Sayfa:
==========

Dışarıda itibarı ve kredibilitesi sıfıra inmiş bir ülke var. Üstelik bu ülke, dünyanın “faiz lobilerine” tefeci faizi ödemekte bir beis görmüyor. Dahası “Satışımıza üç kat talep geldi” diye övünebiliyorlar.

Aynı kafa, yurt içindekilere gelince bu kez “nas” deyip kendini dindar sayan milyonları susturuyor. Bir diğer ifadeyle “Vatandaşa gelince nas, uluslararası faizcilere gelince rekor faiz” yaklaşımı sergileniyor.

Nassa aykırı hareket edemeyeceğini söyleyip sözde faizle savaşa girdiğinde Merkez Bankasının politika faizi Ağustos 2021’de yüzde 19 idi. Aynı dönemde dolar 8-9 TL seviyesindeydi.

Türkiye o tarihten sonra hızla “nas ekonomisine” geçti. Faizler kısa sürede 5 puan indirilerek yüzde 14’e çekildi. Sonuçta ne olduğunu hep birlikte yaşıyoruz.

Merkez Bankası, 17 Şubat’ta “nas”ı bir kenara bırakıp faiz indirimine gitmeyip “pas” dedi. Faiz sabit tutuldu, nassa ne oldu?

Birileri “faiz sebep enflasyon sonuç” demeyi bıraktı. “Faizi indiriyoruz, enflasyon da inecek” demeyi unuttu.

==========

Görev Talimatı:
Faiz yazısına dayanarak şu soruları lütfen kısaca yanıtlayın:
1. Ağustos 2021'de Merkez Bankasının politika faizi yüzde kaçtı?
2. Faizler kaç puan indirilerek yüzde kaça çekildi?
3. Merkez Bankası 17 Şubat'ta faiz konusunda nasıl bir karar aldı?

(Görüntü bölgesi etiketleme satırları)
==========

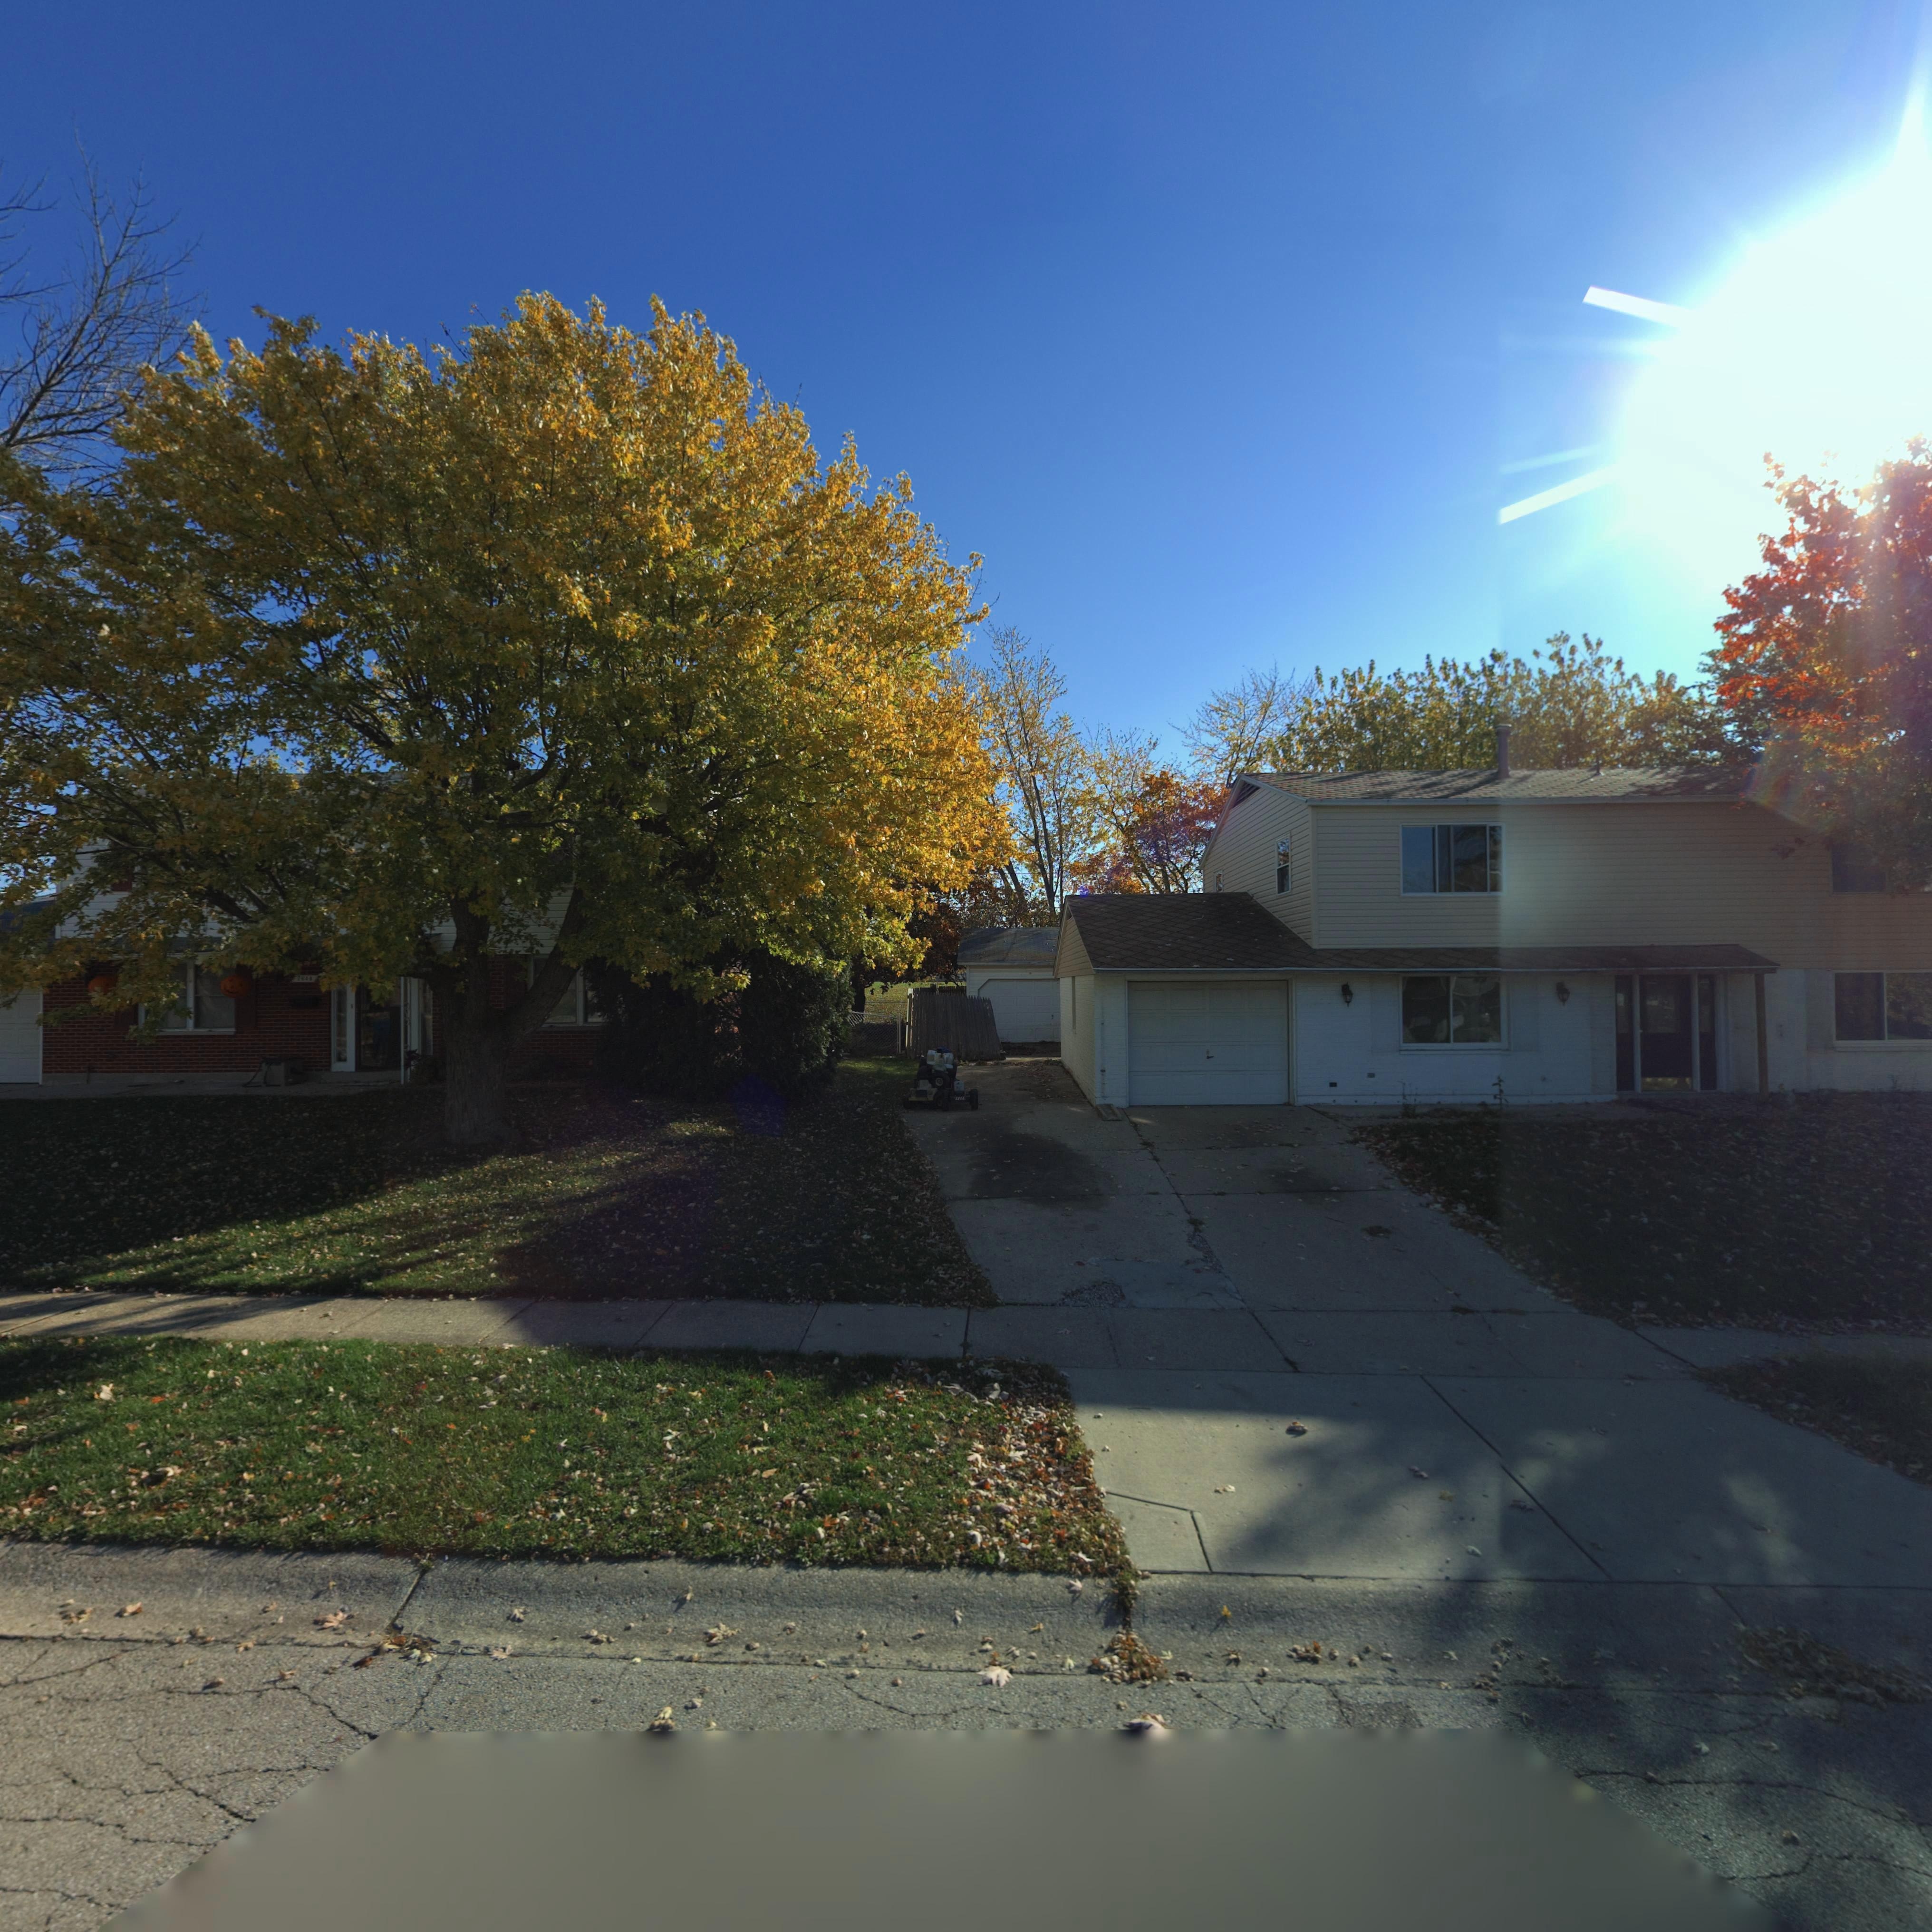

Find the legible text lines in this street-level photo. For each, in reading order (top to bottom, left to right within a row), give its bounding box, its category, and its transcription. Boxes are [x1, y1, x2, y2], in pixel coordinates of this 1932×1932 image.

[296, 975, 313, 982] StreetNumber: 7648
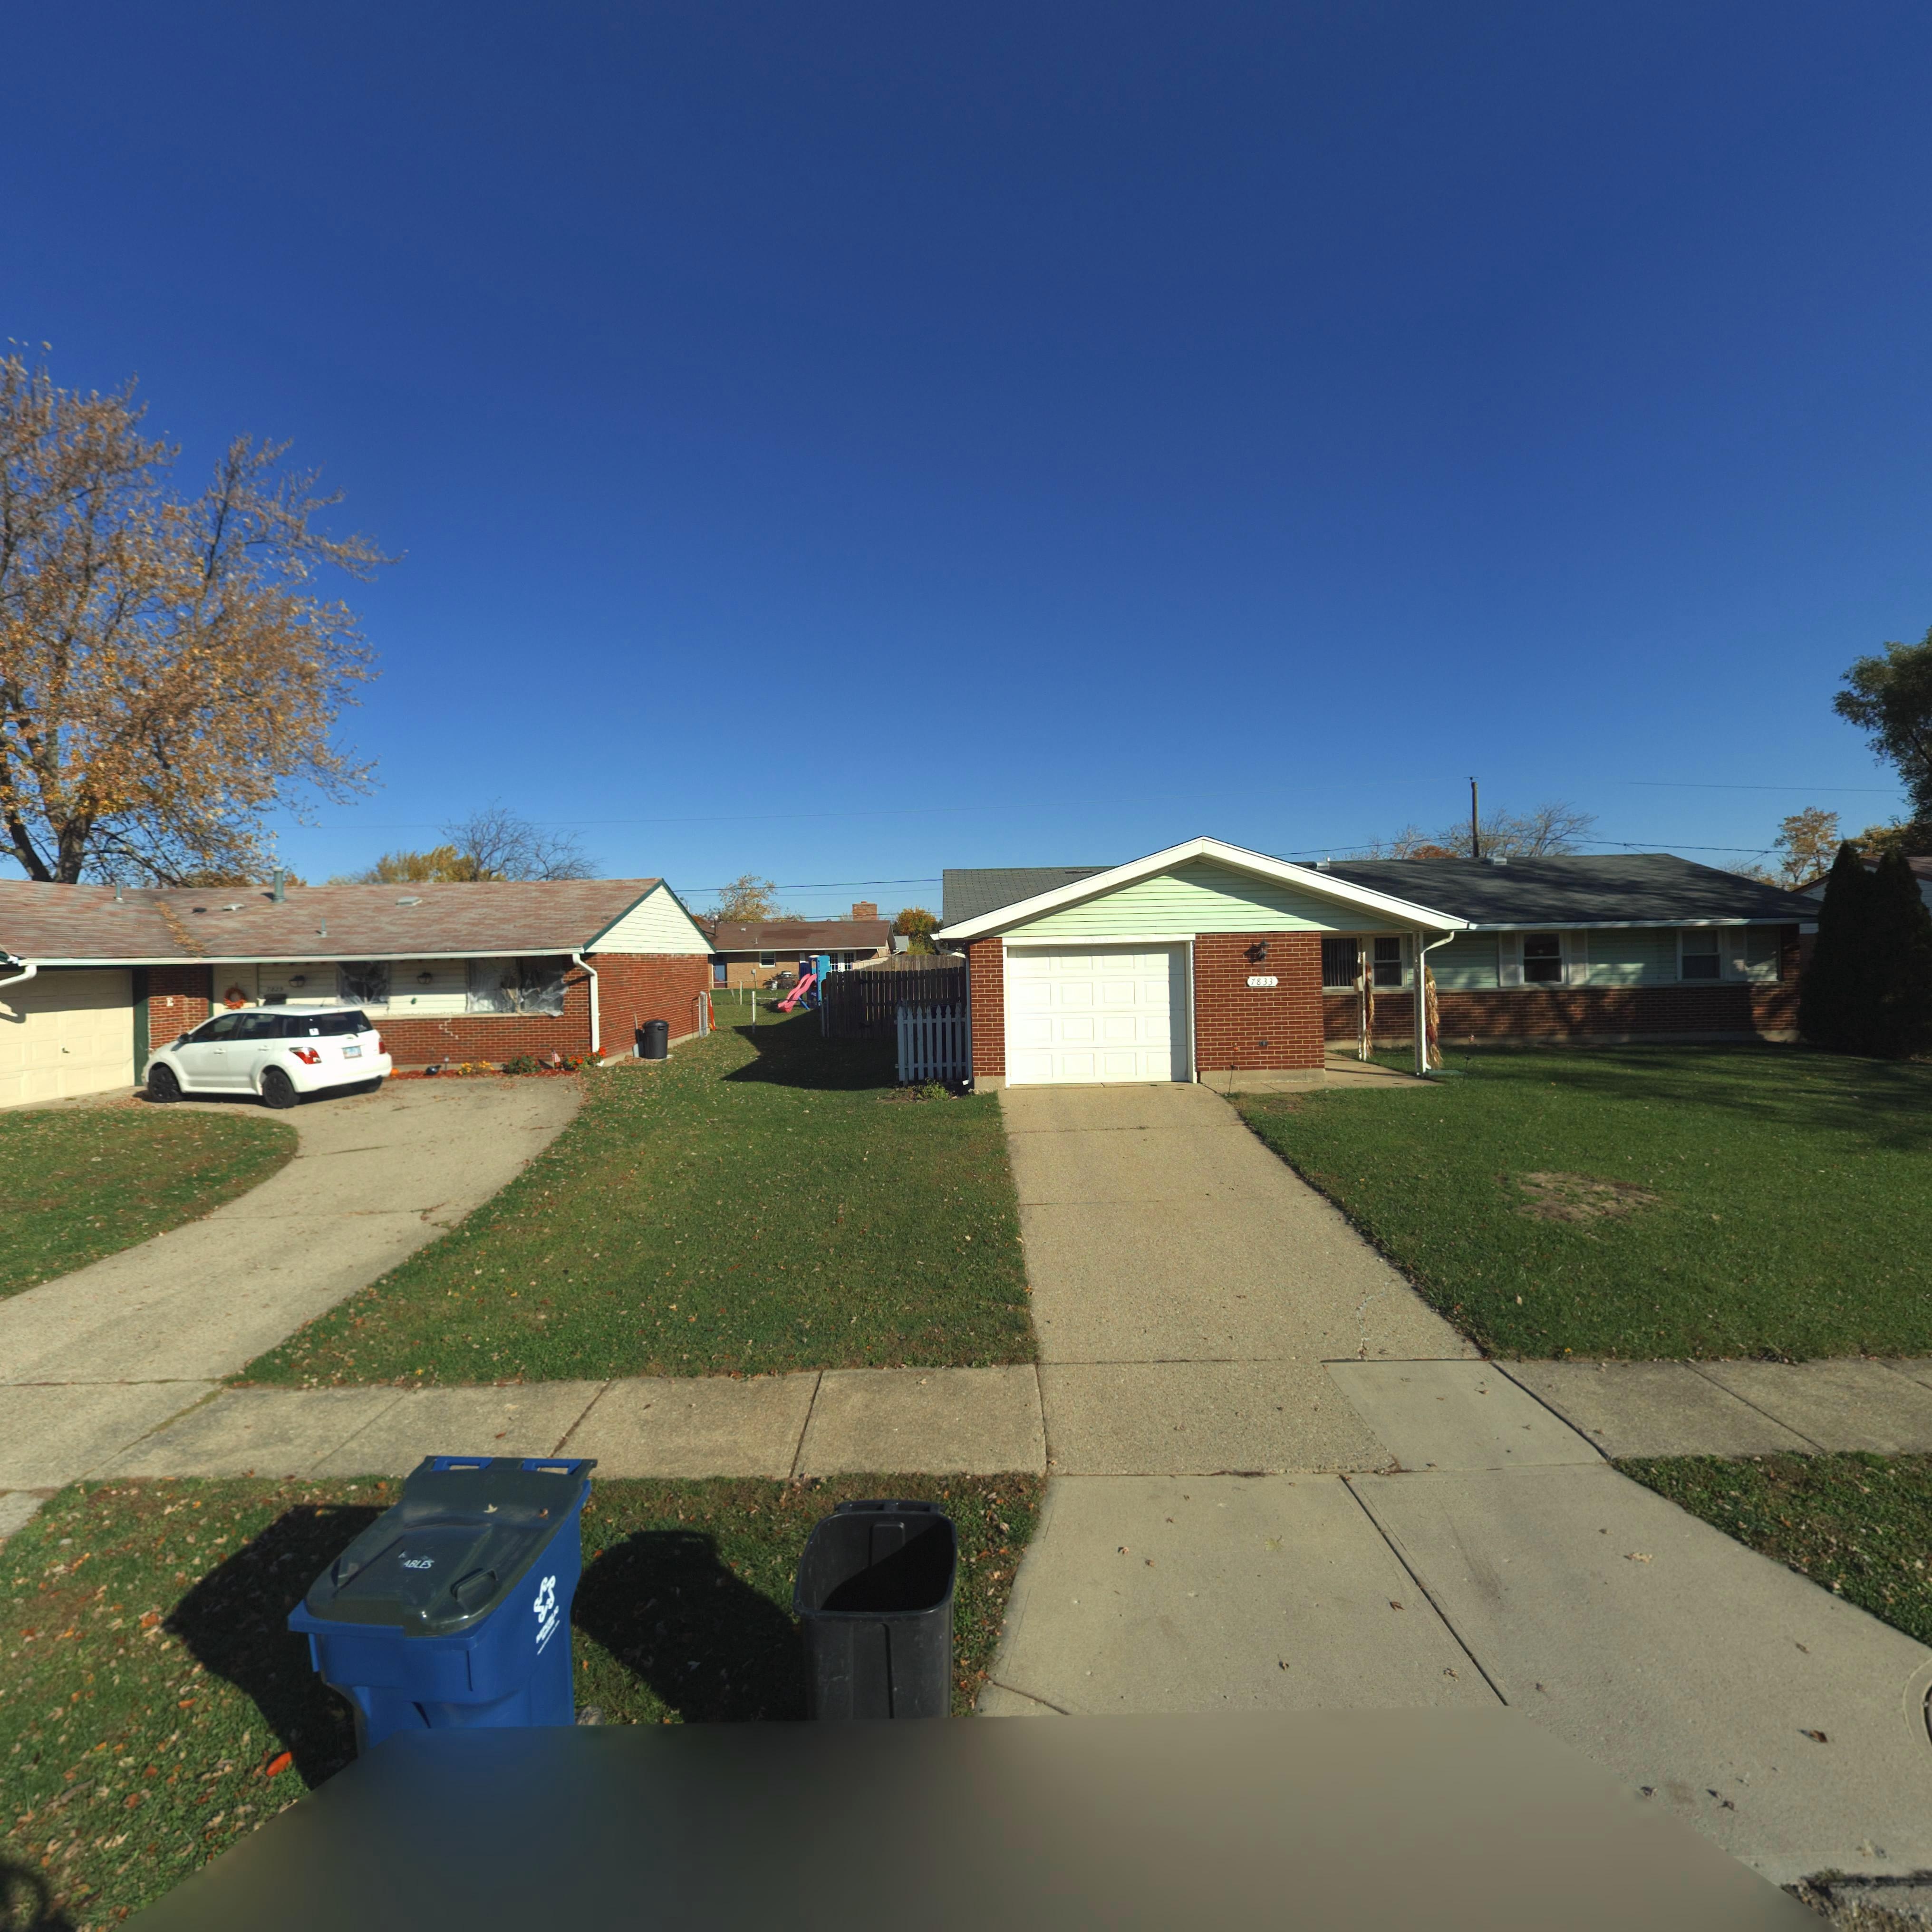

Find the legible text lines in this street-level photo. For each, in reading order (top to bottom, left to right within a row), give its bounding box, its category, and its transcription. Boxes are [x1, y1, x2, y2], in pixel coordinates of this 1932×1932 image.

[1251, 978, 1273, 986] StreetNumber: 7833
[266, 986, 285, 993] StreetNumber: 7*29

==========

Yazılı Yanıt:
1. Yüzde 19.
2. 5 puan indirilerek yüzde 14'e çekildi.
3. Faiz indirimine gitmedi ve faizi sabit tuttu.